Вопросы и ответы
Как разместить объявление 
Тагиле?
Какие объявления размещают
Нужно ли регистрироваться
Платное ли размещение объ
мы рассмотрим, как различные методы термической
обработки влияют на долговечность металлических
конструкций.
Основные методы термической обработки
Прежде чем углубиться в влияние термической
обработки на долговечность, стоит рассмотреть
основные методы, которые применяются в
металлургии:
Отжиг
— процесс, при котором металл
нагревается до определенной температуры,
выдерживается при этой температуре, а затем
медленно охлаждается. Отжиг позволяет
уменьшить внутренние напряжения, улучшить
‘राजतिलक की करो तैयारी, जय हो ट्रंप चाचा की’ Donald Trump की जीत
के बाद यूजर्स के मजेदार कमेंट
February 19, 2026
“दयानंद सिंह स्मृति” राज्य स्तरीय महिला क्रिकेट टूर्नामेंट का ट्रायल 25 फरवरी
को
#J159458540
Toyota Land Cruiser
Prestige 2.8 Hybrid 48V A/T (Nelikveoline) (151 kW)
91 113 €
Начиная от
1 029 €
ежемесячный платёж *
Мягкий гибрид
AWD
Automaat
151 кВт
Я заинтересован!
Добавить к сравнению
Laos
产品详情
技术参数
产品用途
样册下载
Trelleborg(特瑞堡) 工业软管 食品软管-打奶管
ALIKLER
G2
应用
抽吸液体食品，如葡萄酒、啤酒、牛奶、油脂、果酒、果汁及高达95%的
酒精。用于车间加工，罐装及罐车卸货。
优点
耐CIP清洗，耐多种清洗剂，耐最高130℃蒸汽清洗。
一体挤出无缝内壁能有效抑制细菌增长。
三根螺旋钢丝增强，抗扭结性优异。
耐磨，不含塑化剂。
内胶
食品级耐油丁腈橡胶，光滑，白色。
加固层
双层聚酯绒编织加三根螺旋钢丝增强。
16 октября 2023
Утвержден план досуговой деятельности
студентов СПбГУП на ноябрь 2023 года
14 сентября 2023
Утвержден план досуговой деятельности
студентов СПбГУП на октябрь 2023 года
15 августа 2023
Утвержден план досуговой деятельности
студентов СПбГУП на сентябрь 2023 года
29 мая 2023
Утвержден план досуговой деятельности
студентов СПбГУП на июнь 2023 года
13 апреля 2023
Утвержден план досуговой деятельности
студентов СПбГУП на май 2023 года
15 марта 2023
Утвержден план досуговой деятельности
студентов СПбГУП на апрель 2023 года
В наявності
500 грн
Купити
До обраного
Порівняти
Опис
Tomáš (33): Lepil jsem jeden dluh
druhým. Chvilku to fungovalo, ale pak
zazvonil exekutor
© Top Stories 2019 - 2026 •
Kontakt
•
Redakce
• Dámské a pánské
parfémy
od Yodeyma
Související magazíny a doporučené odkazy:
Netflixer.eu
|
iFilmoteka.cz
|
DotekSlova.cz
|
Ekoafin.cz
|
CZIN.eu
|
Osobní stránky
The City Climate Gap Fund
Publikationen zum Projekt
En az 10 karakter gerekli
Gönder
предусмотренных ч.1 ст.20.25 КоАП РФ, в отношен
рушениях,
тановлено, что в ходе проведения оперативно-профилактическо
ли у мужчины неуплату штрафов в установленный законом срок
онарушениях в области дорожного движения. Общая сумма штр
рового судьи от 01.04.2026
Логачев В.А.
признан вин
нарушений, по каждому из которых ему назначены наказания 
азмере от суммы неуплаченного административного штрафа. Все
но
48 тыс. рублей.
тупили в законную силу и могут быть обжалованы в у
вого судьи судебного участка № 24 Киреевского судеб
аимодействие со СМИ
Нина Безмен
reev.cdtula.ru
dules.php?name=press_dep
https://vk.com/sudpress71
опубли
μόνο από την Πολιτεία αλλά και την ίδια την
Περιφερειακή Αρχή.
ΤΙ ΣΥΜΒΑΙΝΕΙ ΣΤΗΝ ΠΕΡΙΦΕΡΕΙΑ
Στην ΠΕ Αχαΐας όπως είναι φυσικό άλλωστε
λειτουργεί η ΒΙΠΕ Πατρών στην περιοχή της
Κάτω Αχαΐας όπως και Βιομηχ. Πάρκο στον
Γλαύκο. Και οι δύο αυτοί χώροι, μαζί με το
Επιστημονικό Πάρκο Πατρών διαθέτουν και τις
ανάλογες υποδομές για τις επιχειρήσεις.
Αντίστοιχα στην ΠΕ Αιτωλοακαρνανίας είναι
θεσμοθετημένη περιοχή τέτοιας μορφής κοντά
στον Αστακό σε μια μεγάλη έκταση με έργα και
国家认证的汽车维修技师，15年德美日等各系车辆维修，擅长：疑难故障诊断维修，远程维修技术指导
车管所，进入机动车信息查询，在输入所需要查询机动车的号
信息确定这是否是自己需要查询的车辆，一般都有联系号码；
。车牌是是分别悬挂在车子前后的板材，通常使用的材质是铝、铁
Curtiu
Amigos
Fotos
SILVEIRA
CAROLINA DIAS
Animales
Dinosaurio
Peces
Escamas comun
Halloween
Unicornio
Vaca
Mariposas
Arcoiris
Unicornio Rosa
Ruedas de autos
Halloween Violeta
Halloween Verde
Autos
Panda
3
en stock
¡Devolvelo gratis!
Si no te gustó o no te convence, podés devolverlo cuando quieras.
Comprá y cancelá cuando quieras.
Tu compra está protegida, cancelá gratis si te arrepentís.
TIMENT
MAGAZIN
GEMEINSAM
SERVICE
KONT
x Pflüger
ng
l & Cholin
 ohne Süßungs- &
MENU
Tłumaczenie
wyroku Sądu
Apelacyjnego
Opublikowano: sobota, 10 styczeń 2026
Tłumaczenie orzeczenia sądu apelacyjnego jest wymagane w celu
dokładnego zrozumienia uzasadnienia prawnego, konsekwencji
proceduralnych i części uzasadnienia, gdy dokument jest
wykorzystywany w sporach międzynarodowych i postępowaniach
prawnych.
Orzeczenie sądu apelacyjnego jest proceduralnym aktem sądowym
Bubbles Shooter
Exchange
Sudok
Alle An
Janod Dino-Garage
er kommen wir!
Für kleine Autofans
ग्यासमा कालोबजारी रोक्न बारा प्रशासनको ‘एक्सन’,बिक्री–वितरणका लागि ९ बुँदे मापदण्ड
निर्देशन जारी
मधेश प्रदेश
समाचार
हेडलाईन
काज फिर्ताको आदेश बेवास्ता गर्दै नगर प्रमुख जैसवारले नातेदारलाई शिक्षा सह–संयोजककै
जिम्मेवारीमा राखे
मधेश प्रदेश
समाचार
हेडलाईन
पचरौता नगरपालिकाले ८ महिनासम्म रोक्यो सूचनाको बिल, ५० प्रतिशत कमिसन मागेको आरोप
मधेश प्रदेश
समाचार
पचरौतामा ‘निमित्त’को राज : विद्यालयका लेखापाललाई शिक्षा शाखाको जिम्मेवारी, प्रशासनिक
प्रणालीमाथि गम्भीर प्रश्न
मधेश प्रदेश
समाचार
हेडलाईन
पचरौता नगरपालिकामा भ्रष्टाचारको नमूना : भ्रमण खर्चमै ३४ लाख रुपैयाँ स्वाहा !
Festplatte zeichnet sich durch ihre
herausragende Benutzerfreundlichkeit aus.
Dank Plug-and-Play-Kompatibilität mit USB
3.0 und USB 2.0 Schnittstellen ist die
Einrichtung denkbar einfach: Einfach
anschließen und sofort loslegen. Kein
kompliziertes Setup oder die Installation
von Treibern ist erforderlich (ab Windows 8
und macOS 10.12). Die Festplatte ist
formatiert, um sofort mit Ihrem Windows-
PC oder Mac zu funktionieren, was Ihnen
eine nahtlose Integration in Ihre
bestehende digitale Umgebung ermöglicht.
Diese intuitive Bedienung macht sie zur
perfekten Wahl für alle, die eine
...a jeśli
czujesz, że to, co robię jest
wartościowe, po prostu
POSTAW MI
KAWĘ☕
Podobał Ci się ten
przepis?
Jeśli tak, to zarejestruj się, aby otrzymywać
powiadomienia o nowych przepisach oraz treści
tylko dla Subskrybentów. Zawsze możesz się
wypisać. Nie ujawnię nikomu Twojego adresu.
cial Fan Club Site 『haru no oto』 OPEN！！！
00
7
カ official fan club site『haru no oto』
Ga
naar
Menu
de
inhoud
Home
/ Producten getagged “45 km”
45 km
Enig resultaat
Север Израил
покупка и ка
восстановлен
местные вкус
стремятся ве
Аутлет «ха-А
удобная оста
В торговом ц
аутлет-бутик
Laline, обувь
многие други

━━━━━━━━━━━━━━━━━━━━━━━━━━━━━━

Where the line holding "三根螺旋钢丝增强，抗扭结性优异。" appears in the listing above, start reproducing exactly, and end with the line holding "15 августа 2023".

三根螺旋钢丝增强，抗扭结性优异。
耐磨，不含塑化剂。
内胶
食品级耐油丁腈橡胶，光滑，白色。
加固层
双层聚酯绒编织加三根螺旋钢丝增强。
16 октября 2023
Утвержден план досуговой деятельности
студентов СПбГУП на ноябрь 2023 года
14 сентября 2023
Утвержден план досуговой деятельности
студентов СПбГУП на октябрь 2023 года
15 августа 2023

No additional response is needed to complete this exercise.